Collected data entries:
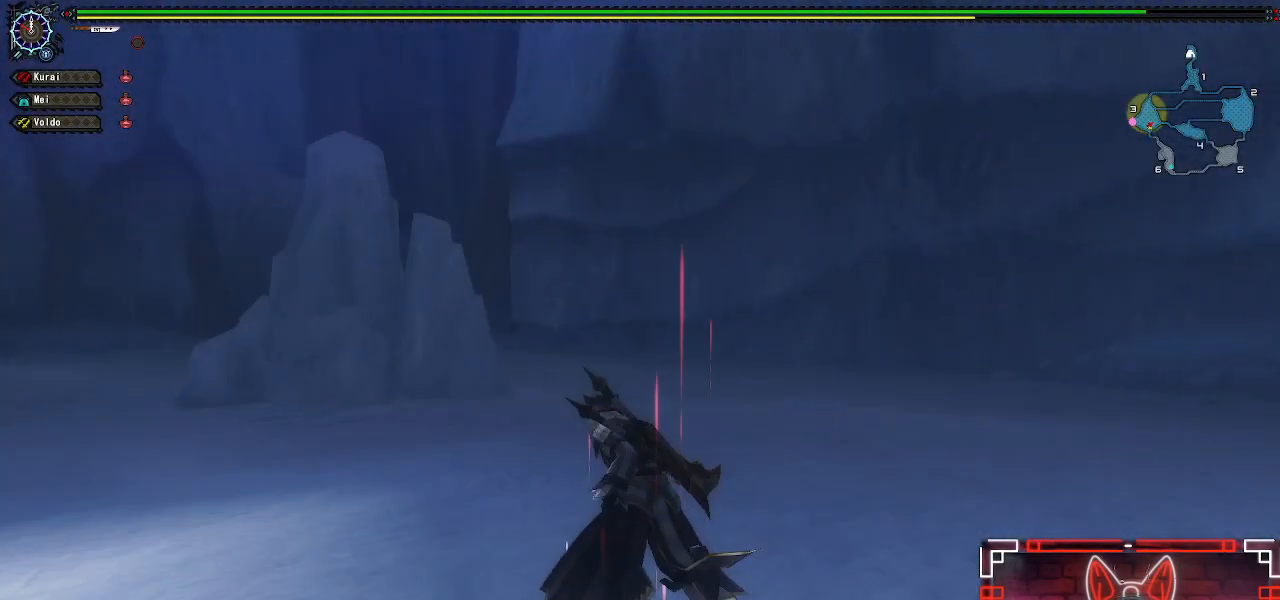
{"buttons": ["R1"], "left_stick": "up-left", "right_stick": "center", "events": [[117, "right_stick", "right"], [333, "right_stick", "center"]]}
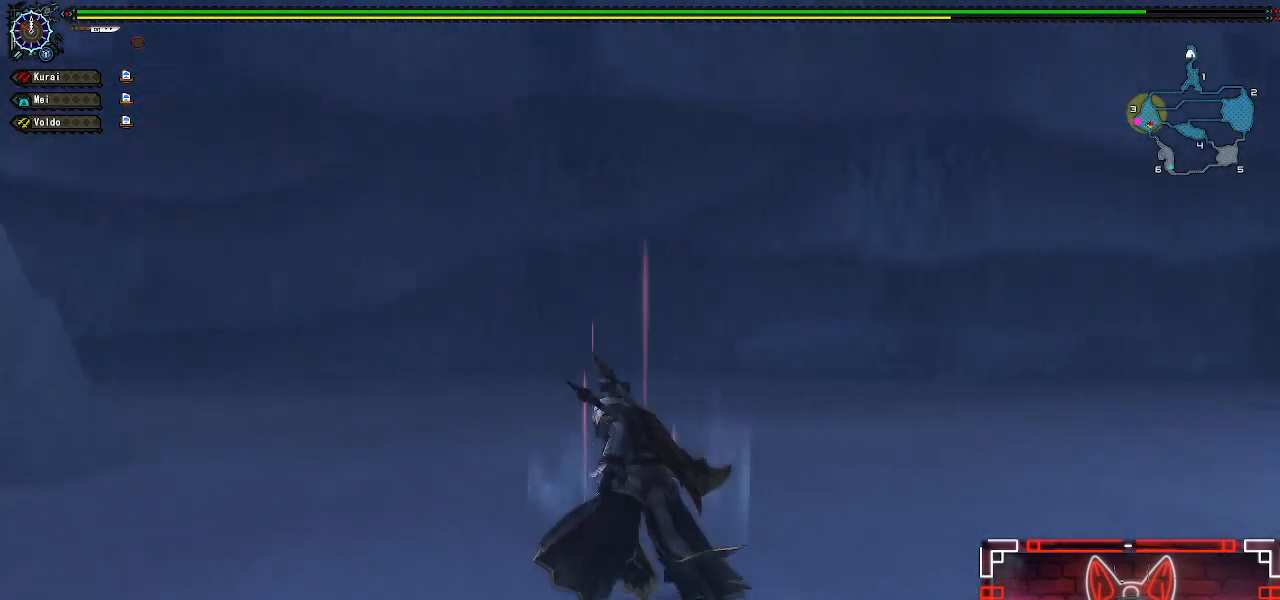
{"buttons": ["R1"], "left_stick": "up-left", "right_stick": "left", "events": [[417, "right_stick", "left"]]}
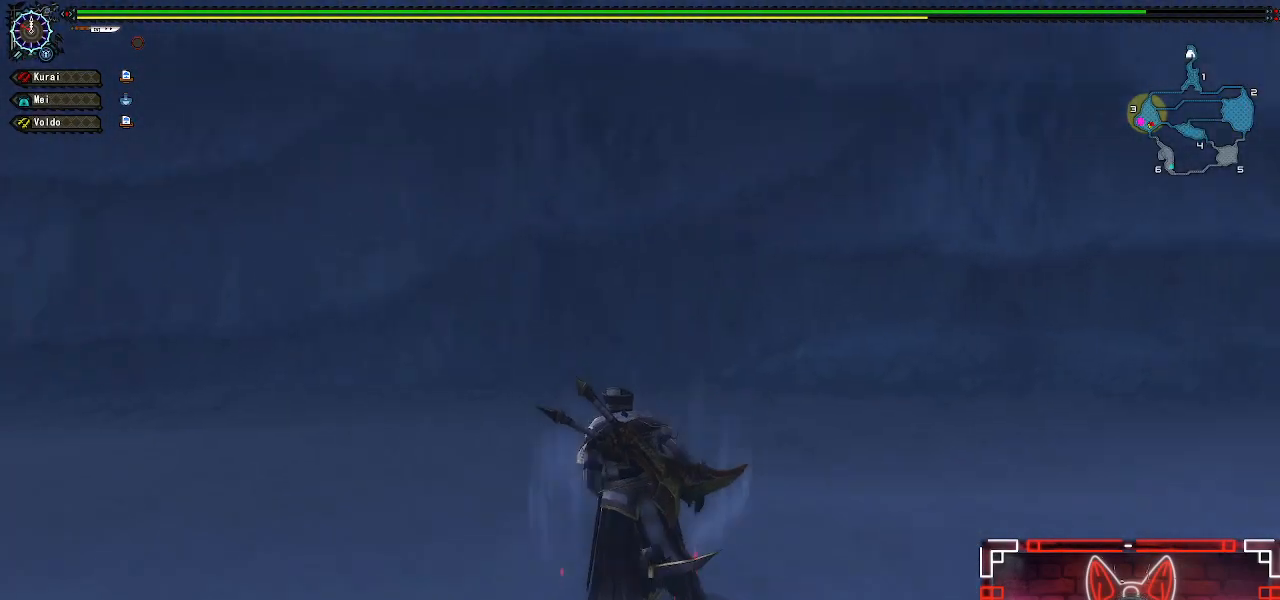
{"buttons": ["R1"], "left_stick": "up", "right_stick": "center", "events": [[117, "left_stick", "up"], [283, "right_stick", "center"]]}
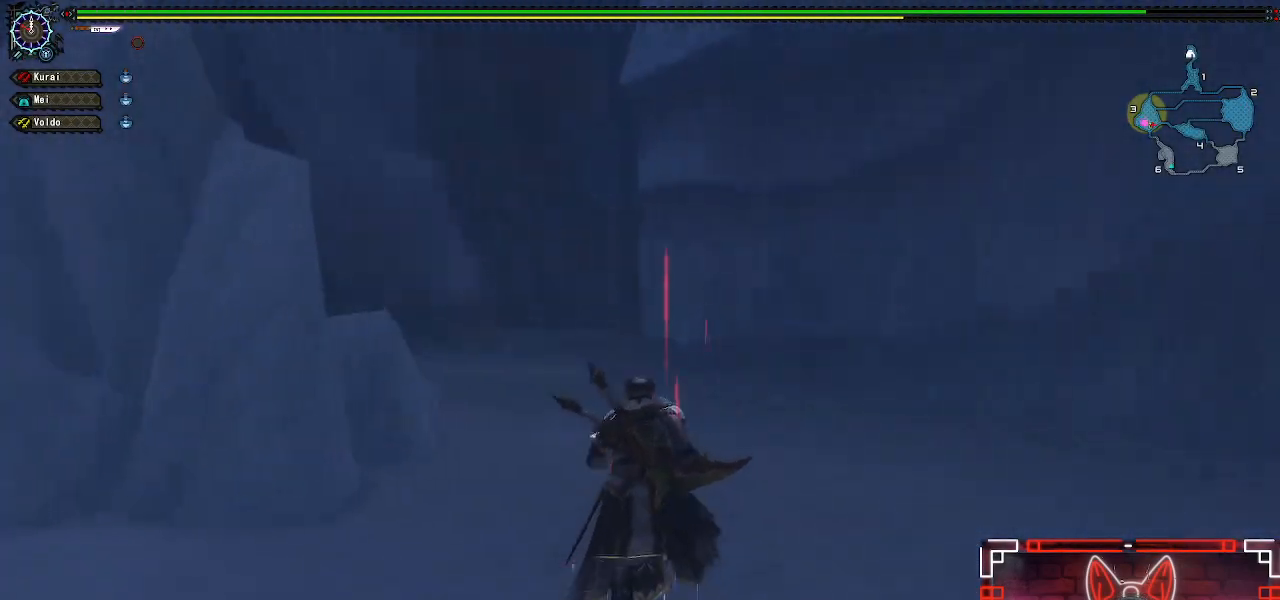
{"buttons": ["R1"], "left_stick": "up", "right_stick": "left", "events": [[483, "right_stick", "left"]]}
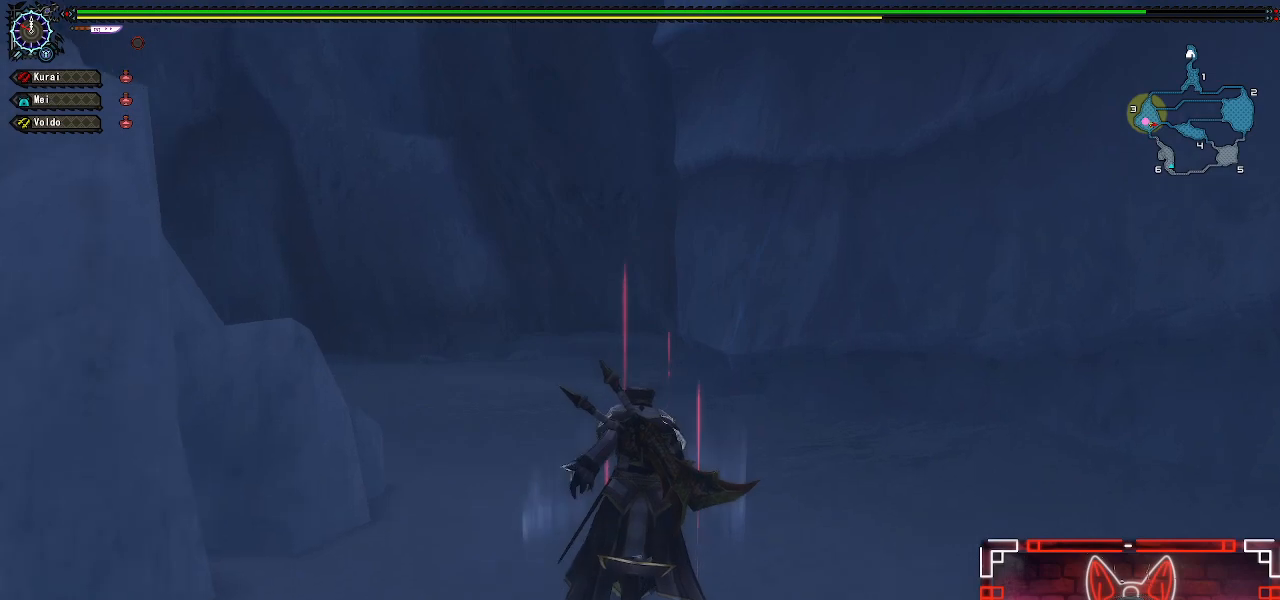
{"buttons": ["R1"], "left_stick": "up-right", "right_stick": "center", "events": [[250, "right_stick", "center"], [267, "left_stick", "up-right"]]}
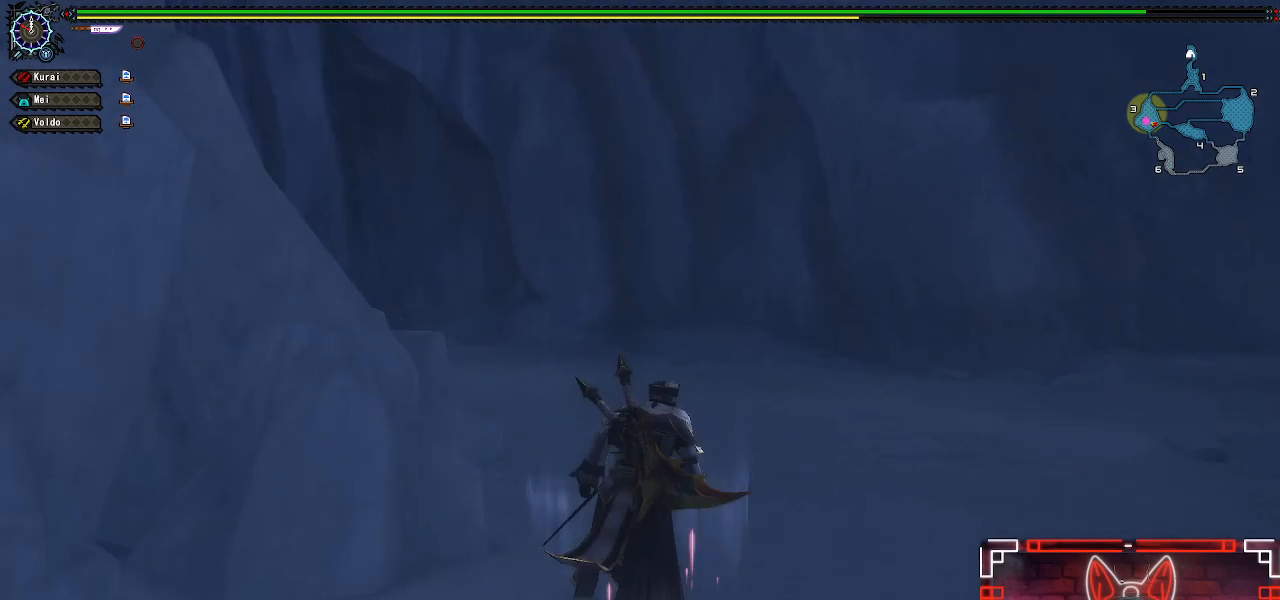
{"buttons": ["R1"], "left_stick": "up", "right_stick": "center", "events": [[50, "right_stick", "right"], [433, "right_stick", "center"], [467, "left_stick", "up"]]}
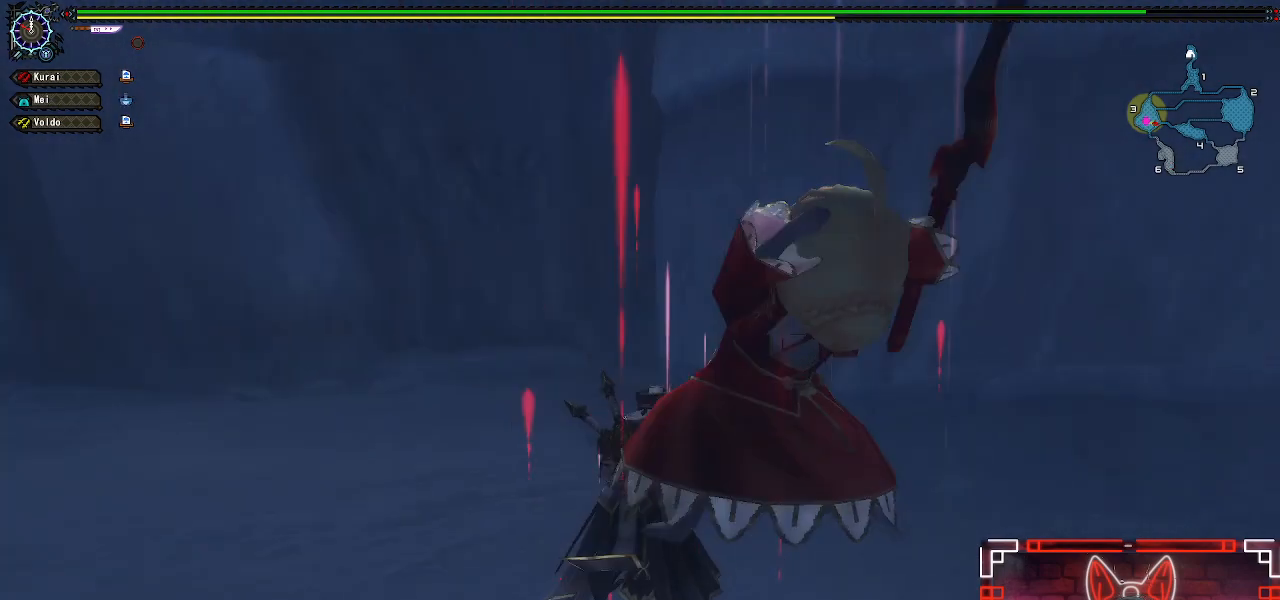
{"buttons": ["R1"], "left_stick": "up-right", "right_stick": "center", "events": [[433, "left_stick", "up-right"]]}
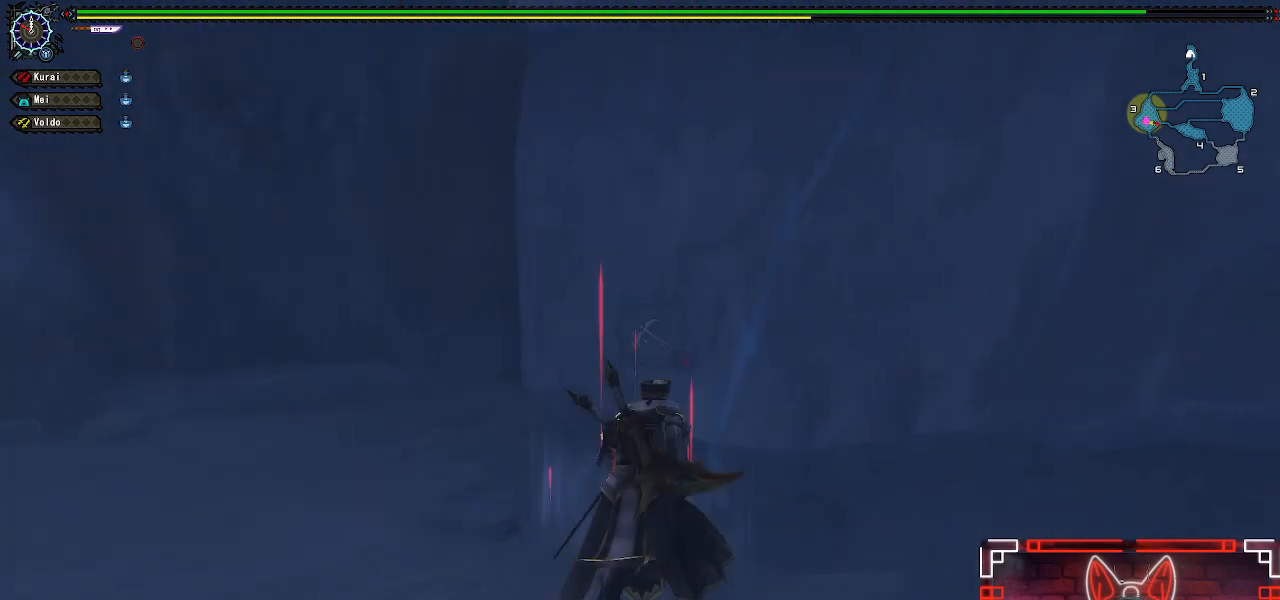
{"buttons": ["B"], "left_stick": "center", "right_stick": "center", "events": [[33, "B", "down"], [50, "R1", "up"], [183, "B", "up"], [267, "B", "down"], [383, "B", "up"], [450, "B", "down"], [450, "left_stick", "center"]]}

__REQUIRED ACTION__: With every picture removed, give the entries above again exactly.

__ANSWER BOX__:
{"buttons": ["R1"], "left_stick": "up-left", "right_stick": "center", "events": [[117, "right_stick", "right"], [333, "right_stick", "center"]]}
{"buttons": ["R1"], "left_stick": "up-left", "right_stick": "left", "events": [[417, "right_stick", "left"]]}
{"buttons": ["R1"], "left_stick": "up", "right_stick": "center", "events": [[117, "left_stick", "up"], [283, "right_stick", "center"]]}
{"buttons": ["R1"], "left_stick": "up", "right_stick": "left", "events": [[483, "right_stick", "left"]]}
{"buttons": ["R1"], "left_stick": "up-right", "right_stick": "center", "events": [[250, "right_stick", "center"], [267, "left_stick", "up-right"]]}
{"buttons": ["R1"], "left_stick": "up", "right_stick": "center", "events": [[50, "right_stick", "right"], [433, "right_stick", "center"], [467, "left_stick", "up"]]}
{"buttons": ["R1"], "left_stick": "up-right", "right_stick": "center", "events": [[433, "left_stick", "up-right"]]}
{"buttons": ["B"], "left_stick": "center", "right_stick": "center", "events": [[33, "B", "down"], [50, "R1", "up"], [183, "B", "up"], [267, "B", "down"], [383, "B", "up"], [450, "B", "down"], [450, "left_stick", "center"]]}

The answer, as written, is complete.